Bild. Macht. Deutschland? © Michaelis/Prime Video "Die richtigen Fragen": Eines der Formate von Bild Live

Gleichzeitig aber sieht Reichelt sich derzeit noch als Underdog im Bewegtbild-Geschäft und kann daraus einen Nutzen ableiten: "Diese Underdog-Rolle, die wir im Bewegtbild haben, tut uns allen gut. Sie holt uns raus aus einer Routine, in der wir und viele Teile der Medienlandschaft stecken und die dazu verführt zu glauben, man wisse ja, wie alles funktioniert und sei der Größte."

Aber wohin soll es nun gehen? "Mein Anspruch ist es, dass wir perspektivisch - weil es kein besseres Wort gibt - als Sender wahrgenommen werden. Aber wo diese Wahrnehmung stattfindet, können wir alle noch nicht sagen. Da denken wir als Start-Up innerhalb von 'Bild' plattformagnostisch. Wir wollen wie immer mit der Marke 'Bild' da hin, wo die Menschen sind, und auch auf die großen Bildschirme, wie auch immer das technisch passiert - via OTT-App, via einprogrammiertem Sender oder via Spiegelung vom Smartphone. Das treibt mich nicht um, das wird der Wandel der Mediennutzung zeigen. Mir geht es darum: Wann immer etwas passiert, ist Bild live."

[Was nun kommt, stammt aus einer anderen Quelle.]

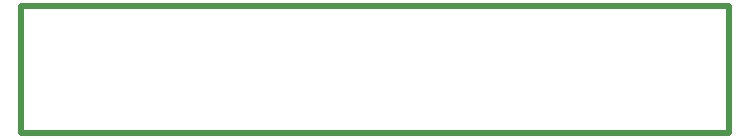
<source format=gko>
%FSLAX44Y44*%
%MOMM*%
G71*
G01*
G75*
G04 Layer_Color=16711935*
%ADD10C,0.6000*%
%ADD11C,1.4000*%
%ADD12C,1.5000*%
%ADD13C,1.2000*%
%ADD14C,5.6000*%
%ADD15C,1.0000*%
%ADD16C,0.2540*%
%ADD17C,0.2000*%
%ADD18C,2.2000*%
%ADD19C,1.8000*%
%ADD20C,2.0000*%
%ADD21C,6.4000*%
%ADD22C,0.5000*%
D22*
X650000Y496316D02*
Y603504D01*
X1250000D01*
Y496316D02*
Y603504D01*
X650000Y496316D02*
X1250000D01*
M02*

</source>
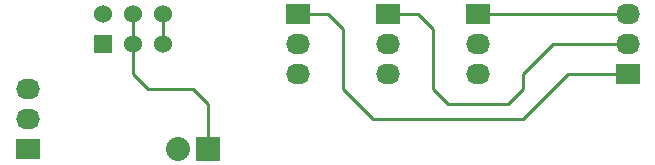
<source format=gbr>
G04 #@! TF.FileFunction,Copper,L1,Top,Signal*
%FSLAX46Y46*%
G04 Gerber Fmt 4.6, Leading zero omitted, Abs format (unit mm)*
G04 Created by KiCad (PCBNEW 4.0.2-stable) date 4/25/2016 1:20:28 PM*
%MOMM*%
G01*
G04 APERTURE LIST*
%ADD10C,0.100000*%
%ADD11R,2.032000X2.032000*%
%ADD12O,2.032000X2.032000*%
%ADD13R,2.032000X1.727200*%
%ADD14O,2.032000X1.727200*%
%ADD15R,1.524000X1.524000*%
%ADD16C,1.524000*%
%ADD17C,0.254000*%
G04 APERTURE END LIST*
D10*
D11*
X154940000Y-96520000D03*
D12*
X152400000Y-96520000D03*
D13*
X162560000Y-85090000D03*
D14*
X162560000Y-87630000D03*
X162560000Y-90170000D03*
D13*
X190500000Y-90170000D03*
D14*
X190500000Y-87630000D03*
X190500000Y-85090000D03*
D13*
X170180000Y-85090000D03*
D14*
X170180000Y-87630000D03*
X170180000Y-90170000D03*
D13*
X177800000Y-85090000D03*
D14*
X177800000Y-87630000D03*
X177800000Y-90170000D03*
D13*
X139700000Y-96520000D03*
D14*
X139700000Y-93980000D03*
X139700000Y-91440000D03*
D15*
X146050000Y-87630000D03*
D16*
X148590000Y-87630000D03*
X151130000Y-87630000D03*
X151130000Y-85090000D03*
X148590000Y-85090000D03*
X146050000Y-85090000D03*
D17*
X154940000Y-96520000D02*
X154940000Y-92710000D01*
X148590000Y-90170000D02*
X148590000Y-87630000D01*
X149860000Y-91440000D02*
X148590000Y-90170000D01*
X153670000Y-91440000D02*
X149860000Y-91440000D01*
X154940000Y-92710000D02*
X153670000Y-91440000D01*
X148590000Y-85090000D02*
X148590000Y-87630000D01*
X185420000Y-90170000D02*
X190500000Y-90170000D01*
X184150000Y-91440000D02*
X185420000Y-90170000D01*
X181610000Y-93980000D02*
X184150000Y-91440000D01*
X168910000Y-93980000D02*
X181610000Y-93980000D01*
X166370000Y-91440000D02*
X168910000Y-93980000D01*
X166370000Y-86360000D02*
X166370000Y-91440000D01*
X165100000Y-85090000D02*
X166370000Y-86360000D01*
X162560000Y-85090000D02*
X165100000Y-85090000D01*
X170180000Y-85090000D02*
X172720000Y-85090000D01*
X184150000Y-87630000D02*
X190500000Y-87630000D01*
X181610000Y-90170000D02*
X184150000Y-87630000D01*
X181610000Y-91440000D02*
X181610000Y-90170000D01*
X180340000Y-92710000D02*
X181610000Y-91440000D01*
X175260000Y-92710000D02*
X180340000Y-92710000D01*
X173990000Y-91440000D02*
X175260000Y-92710000D01*
X173990000Y-86360000D02*
X173990000Y-91440000D01*
X172720000Y-85090000D02*
X173990000Y-86360000D01*
X177800000Y-85090000D02*
X190500000Y-85090000D01*
X151130000Y-85090000D02*
X151130000Y-87630000D01*
M02*

</source>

Die Monetarisierung des Bewegbild-Abenteuers von "Bild" gibt allerdings den möglicherweise entscheidenen Aufschluss: Lang laufende Online-Streams ohne weitere Werbeunterbrechung machen die Refinanzierung schwierig. Sei es nicht lukrativer an TV-Werbegelder zu kommen? "Die Perspektive, die Sie aufzeigen, ist richtig, um Erlöse zu generieren, die 'Bild' angemessen sind."